If Federico Fellini’s early films seem to run along a thin line between neo-realism and something else, then the same can be said for F. Gary Gray’s Friday. The story takes place during one day on a street in South Central Los Angles. Two unemployed young men sit on a porch with not much to do, not unlike the young men in Fellini I Vitelloni. It is a confusing and difficult time for young men especially if they are black and live in the hood or a small backward village in post war Italy.

The possibilities are not endless, and the way ahead is not marked. Craig and Smokey played by Ice Cube and Chris Tucker have trouble getting a job and spend day dealing with life’s problems in their community. There is no examination of the roots of the socio-economic disenfranchisement that landed them in the hood. The reality is that they are black, that they have never had positive male role models, are probably poorly educated, and live in a crime and drug infested ghetto. This exclusion from American economic success lies just below the surface. No wonder they sit on the porch and get high.

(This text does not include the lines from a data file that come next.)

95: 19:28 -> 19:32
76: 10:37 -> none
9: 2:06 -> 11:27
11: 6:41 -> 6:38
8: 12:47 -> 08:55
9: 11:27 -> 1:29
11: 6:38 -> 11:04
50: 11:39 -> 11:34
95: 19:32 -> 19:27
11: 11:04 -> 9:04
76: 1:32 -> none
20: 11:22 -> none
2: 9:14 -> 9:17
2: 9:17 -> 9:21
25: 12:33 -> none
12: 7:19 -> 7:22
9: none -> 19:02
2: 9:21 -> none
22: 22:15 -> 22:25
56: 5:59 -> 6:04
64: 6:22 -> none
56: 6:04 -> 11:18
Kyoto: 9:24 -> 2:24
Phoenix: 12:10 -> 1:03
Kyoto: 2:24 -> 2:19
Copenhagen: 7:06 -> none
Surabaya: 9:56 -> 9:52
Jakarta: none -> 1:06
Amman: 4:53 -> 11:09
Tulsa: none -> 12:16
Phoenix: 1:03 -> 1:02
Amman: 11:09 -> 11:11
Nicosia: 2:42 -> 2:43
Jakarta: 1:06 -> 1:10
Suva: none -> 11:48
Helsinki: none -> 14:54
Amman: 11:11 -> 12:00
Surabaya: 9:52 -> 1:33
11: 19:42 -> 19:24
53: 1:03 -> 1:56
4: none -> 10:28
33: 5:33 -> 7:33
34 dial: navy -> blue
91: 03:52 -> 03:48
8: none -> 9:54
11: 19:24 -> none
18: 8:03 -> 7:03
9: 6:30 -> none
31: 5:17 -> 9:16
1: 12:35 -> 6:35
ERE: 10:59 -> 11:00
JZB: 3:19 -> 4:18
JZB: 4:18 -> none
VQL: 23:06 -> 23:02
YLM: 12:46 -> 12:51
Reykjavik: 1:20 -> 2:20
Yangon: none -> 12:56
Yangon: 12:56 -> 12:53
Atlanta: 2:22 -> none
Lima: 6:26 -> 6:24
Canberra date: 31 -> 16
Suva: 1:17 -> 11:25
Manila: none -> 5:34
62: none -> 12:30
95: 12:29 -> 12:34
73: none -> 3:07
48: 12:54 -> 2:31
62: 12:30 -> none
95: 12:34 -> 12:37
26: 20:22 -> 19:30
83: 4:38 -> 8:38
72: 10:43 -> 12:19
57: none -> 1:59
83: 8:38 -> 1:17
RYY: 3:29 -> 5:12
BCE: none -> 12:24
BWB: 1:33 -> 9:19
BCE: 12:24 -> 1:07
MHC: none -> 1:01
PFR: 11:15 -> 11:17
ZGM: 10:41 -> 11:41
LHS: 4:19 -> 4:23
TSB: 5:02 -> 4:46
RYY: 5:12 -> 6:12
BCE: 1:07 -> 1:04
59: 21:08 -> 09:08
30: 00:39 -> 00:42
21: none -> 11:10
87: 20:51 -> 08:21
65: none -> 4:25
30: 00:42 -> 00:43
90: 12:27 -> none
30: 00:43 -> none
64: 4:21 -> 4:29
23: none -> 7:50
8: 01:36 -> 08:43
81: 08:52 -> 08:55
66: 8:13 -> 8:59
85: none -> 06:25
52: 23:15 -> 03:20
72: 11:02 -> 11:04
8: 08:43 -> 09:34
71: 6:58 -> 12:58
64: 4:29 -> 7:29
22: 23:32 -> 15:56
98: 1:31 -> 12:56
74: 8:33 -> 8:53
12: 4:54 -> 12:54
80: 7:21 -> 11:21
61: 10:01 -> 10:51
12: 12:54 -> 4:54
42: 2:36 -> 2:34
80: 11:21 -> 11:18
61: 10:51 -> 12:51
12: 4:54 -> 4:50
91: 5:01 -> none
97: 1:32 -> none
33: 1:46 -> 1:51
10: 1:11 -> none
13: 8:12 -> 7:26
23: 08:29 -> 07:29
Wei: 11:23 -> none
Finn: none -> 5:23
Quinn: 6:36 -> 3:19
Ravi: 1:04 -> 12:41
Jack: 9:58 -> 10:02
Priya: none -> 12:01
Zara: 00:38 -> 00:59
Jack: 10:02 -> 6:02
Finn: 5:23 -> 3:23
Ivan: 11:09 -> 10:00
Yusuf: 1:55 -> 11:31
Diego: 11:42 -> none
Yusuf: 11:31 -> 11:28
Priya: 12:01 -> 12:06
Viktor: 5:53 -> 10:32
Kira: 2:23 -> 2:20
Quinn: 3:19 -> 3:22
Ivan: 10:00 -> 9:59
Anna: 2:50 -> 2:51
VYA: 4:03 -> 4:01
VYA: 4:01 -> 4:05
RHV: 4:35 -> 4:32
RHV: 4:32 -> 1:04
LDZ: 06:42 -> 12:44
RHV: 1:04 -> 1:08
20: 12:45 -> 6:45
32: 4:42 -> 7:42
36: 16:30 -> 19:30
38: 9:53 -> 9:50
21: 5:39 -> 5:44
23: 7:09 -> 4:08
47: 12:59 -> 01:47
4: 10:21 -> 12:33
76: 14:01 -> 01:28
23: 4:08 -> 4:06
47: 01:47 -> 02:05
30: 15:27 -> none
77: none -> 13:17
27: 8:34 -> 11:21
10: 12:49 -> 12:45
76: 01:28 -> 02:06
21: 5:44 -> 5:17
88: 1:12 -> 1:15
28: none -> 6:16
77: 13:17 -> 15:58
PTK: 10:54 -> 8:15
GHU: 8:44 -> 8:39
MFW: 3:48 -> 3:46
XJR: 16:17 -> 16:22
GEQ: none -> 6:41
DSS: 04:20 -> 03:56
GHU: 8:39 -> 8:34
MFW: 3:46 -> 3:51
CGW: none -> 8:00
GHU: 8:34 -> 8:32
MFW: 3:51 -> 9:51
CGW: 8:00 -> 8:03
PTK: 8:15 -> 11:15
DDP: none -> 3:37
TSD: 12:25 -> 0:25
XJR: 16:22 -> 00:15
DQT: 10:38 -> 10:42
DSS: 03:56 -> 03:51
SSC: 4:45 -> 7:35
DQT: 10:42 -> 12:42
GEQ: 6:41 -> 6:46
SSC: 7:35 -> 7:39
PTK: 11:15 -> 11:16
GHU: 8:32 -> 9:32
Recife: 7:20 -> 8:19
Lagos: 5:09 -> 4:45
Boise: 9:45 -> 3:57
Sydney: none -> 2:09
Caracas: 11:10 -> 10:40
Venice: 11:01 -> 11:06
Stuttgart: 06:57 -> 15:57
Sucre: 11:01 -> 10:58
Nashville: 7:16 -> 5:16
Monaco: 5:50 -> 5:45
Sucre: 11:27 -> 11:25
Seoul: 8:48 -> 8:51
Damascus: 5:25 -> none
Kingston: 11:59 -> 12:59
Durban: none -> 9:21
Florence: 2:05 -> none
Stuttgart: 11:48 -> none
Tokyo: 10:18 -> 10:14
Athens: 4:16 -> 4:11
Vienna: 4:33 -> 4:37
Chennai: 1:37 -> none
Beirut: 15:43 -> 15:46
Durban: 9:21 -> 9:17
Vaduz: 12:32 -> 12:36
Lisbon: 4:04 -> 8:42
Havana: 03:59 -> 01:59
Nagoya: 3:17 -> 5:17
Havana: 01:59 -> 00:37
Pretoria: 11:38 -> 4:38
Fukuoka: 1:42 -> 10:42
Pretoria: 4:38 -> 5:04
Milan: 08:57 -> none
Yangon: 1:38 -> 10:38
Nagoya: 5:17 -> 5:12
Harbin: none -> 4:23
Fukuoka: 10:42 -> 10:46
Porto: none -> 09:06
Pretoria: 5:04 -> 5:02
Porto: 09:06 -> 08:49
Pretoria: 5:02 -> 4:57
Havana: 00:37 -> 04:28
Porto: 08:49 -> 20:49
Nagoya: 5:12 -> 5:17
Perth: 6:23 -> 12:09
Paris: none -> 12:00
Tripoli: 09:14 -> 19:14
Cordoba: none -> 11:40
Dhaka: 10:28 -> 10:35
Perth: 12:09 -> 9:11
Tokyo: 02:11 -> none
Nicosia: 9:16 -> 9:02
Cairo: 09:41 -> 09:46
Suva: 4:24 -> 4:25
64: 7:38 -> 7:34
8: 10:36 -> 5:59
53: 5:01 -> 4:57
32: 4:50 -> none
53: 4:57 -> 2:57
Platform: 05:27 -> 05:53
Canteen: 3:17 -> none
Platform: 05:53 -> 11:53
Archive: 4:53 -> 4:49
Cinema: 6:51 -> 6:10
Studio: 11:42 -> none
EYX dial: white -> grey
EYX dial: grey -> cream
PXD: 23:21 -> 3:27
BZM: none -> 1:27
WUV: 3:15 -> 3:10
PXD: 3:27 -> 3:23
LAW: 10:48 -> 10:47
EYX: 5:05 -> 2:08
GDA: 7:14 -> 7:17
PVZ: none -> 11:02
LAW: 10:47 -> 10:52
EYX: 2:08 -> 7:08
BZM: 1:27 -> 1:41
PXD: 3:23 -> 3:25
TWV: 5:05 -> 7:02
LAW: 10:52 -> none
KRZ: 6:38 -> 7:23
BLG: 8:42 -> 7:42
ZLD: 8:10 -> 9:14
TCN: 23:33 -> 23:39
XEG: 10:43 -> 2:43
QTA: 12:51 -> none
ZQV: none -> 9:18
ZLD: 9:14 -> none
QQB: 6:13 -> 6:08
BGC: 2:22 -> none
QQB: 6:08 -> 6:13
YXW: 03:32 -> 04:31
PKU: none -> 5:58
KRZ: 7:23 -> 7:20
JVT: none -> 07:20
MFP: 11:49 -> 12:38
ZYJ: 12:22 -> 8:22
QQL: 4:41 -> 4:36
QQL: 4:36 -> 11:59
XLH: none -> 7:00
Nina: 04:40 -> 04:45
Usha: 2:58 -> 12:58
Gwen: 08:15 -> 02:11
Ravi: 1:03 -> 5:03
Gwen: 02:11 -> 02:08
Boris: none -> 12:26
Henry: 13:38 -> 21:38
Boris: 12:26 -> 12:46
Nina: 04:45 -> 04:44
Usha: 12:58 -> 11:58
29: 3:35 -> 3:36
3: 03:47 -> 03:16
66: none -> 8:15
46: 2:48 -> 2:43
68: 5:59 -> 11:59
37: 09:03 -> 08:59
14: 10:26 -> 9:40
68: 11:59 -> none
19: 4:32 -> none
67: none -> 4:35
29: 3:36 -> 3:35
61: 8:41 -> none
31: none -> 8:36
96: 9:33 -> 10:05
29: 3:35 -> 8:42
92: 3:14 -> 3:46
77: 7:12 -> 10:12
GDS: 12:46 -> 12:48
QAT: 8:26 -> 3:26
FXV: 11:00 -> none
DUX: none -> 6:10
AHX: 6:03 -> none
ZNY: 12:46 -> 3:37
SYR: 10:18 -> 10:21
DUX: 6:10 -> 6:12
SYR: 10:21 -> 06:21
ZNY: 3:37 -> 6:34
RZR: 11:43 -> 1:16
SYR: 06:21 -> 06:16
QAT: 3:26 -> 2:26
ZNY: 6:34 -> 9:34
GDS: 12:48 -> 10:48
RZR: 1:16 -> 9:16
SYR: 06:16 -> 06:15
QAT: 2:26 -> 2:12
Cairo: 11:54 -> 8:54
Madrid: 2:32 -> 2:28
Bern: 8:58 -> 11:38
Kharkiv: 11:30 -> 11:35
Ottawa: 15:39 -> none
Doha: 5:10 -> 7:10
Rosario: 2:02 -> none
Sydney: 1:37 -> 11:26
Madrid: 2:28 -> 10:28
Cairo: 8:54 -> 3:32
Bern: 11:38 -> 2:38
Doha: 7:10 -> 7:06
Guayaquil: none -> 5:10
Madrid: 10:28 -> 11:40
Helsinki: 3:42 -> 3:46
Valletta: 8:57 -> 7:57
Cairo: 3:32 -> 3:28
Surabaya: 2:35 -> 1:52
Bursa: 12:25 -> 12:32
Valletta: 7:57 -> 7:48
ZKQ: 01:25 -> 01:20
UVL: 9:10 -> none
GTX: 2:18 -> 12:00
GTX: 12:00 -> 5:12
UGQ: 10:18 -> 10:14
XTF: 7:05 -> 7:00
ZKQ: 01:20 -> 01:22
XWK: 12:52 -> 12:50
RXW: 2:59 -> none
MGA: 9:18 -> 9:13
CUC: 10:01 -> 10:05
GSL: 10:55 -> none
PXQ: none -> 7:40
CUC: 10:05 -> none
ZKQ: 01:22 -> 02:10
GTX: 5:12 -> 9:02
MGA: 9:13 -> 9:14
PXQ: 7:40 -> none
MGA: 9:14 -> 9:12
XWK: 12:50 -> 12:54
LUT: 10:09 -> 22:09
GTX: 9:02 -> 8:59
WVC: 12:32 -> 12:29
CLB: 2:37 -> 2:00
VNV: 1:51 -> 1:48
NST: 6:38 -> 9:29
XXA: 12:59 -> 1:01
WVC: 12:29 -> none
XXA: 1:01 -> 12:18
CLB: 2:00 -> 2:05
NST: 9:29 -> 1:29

Friday is not a Marxist tome. Friday is a comedy. Life in the ghetto is not portrayed as hell. It’s just a place where people live and deal with their lot in life. The problems may not be familiar to mainstream America life, owing drug dealers, crack heads, murderous Chicano gangs, but they deal with it all the same. In the end, it turns out to be not such a bad day, debts are paid, no one is killed, and there are girls with whom to hook-up. As the sun sets on South Central, the boys find themselves still unemployed, though.